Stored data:
○ ○ ○ ○ ○ ○ ○

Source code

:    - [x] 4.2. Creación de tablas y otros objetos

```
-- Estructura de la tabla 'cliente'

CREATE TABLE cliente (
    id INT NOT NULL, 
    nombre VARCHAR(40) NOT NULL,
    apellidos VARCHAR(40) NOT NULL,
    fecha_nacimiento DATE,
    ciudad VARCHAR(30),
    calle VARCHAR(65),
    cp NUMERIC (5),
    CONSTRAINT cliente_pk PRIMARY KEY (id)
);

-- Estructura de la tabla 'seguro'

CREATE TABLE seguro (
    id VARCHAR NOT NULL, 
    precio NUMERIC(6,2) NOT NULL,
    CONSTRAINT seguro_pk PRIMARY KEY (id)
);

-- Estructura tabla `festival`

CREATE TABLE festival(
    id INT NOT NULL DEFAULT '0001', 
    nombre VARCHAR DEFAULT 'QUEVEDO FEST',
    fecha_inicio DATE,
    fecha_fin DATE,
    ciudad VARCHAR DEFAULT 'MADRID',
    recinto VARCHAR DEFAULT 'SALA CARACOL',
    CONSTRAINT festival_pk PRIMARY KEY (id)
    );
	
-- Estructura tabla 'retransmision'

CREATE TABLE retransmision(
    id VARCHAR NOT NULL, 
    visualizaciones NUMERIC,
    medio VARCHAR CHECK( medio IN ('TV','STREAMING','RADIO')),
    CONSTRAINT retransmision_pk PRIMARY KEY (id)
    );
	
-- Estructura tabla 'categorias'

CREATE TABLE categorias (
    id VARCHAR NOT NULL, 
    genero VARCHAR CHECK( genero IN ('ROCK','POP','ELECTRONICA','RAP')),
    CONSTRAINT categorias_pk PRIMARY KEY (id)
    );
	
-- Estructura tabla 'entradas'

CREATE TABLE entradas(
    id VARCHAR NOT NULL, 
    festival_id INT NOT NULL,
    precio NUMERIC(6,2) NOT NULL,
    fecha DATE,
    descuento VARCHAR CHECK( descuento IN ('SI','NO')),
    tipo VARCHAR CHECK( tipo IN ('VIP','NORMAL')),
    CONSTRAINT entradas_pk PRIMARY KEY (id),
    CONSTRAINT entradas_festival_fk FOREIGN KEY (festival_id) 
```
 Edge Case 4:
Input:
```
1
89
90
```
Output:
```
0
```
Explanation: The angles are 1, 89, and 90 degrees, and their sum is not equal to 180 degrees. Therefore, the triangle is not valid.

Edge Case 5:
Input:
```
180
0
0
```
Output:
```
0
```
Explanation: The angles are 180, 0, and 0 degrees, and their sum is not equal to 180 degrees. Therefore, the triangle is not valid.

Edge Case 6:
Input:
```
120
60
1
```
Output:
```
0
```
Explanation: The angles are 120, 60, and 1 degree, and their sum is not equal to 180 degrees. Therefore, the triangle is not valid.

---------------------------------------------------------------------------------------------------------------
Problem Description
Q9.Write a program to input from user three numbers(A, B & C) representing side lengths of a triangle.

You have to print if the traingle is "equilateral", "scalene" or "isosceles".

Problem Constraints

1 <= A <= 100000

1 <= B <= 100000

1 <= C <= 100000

○ ○ ○ ○ ○ ○ ○

§ **Exercise**:
Reproduce the final stretch of the data above: every line from the one holding "Explanation: The angles are 180, 0, and" through the end, inclusive, exactly as written and nothing else.

§ **Task solution**:
Explanation: The angles are 180, 0, and 0 degrees, and their sum is not equal to 180 degrees. Therefore, the triangle is not valid.

Edge Case 6:
Input:
```
120
60
1
```
Output:
```
0
```
Explanation: The angles are 120, 60, and 1 degree, and their sum is not equal to 180 degrees. Therefore, the triangle is not valid.

---------------------------------------------------------------------------------------------------------------
Problem Description
Q9.Write a program to input from user three numbers(A, B & C) representing side lengths of a triangle.

You have to print if the traingle is "equilateral", "scalene" or "isosceles".

Problem Constraints

1 <= A <= 100000

1 <= B <= 100000

1 <= C <= 100000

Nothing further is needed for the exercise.